_ASSIGNMENT_: Extract, from the records beneath this instruction, each line that contains the word "input".

Dataset excerpts:
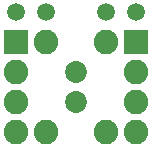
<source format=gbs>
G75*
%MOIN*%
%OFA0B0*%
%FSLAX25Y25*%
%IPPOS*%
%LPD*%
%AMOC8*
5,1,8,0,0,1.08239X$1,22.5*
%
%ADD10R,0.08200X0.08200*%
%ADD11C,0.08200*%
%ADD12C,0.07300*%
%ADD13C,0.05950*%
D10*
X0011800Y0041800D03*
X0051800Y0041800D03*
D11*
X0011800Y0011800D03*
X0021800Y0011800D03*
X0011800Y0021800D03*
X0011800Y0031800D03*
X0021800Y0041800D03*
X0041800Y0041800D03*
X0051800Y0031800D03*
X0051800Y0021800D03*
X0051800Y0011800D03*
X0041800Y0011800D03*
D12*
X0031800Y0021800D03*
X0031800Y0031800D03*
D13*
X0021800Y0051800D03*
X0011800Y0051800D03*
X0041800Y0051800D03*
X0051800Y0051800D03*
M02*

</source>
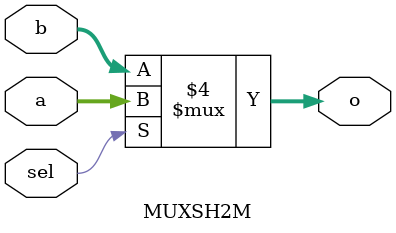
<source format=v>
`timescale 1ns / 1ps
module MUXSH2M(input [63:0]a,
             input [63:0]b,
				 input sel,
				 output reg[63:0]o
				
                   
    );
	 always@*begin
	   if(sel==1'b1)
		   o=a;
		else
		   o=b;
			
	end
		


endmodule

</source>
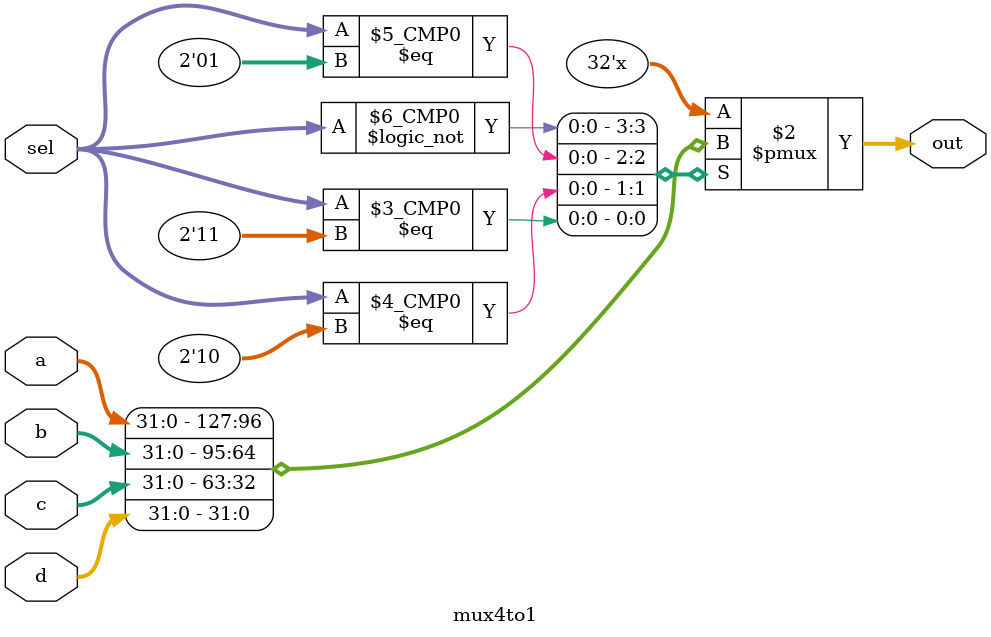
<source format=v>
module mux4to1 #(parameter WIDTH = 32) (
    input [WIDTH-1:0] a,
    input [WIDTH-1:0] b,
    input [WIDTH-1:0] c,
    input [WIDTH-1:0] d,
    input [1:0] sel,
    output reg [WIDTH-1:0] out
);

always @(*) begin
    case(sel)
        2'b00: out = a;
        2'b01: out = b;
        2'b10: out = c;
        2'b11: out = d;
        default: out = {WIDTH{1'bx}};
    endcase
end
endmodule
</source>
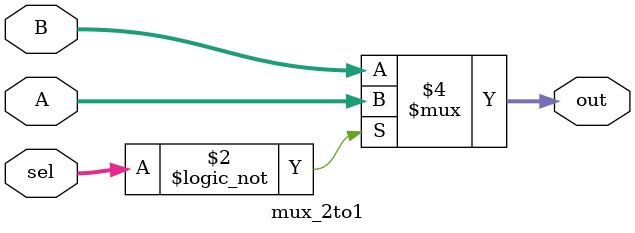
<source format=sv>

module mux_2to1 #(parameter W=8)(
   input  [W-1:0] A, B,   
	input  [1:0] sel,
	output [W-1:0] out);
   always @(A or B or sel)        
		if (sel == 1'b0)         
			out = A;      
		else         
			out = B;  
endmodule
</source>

_YOUR SOLUTION_:
module MUXSH2M(input [63:0]a,
             input [63:0]b,
				 input sel,
    input [WIDTH-1:0] a,
    input [WIDTH-1:0] b,
    input [WIDTH-1:0] c,
    input [WIDTH-1:0] d,
    input [1:0] sel,
   input  [W-1:0] A, B,   
	input  [1:0] sel,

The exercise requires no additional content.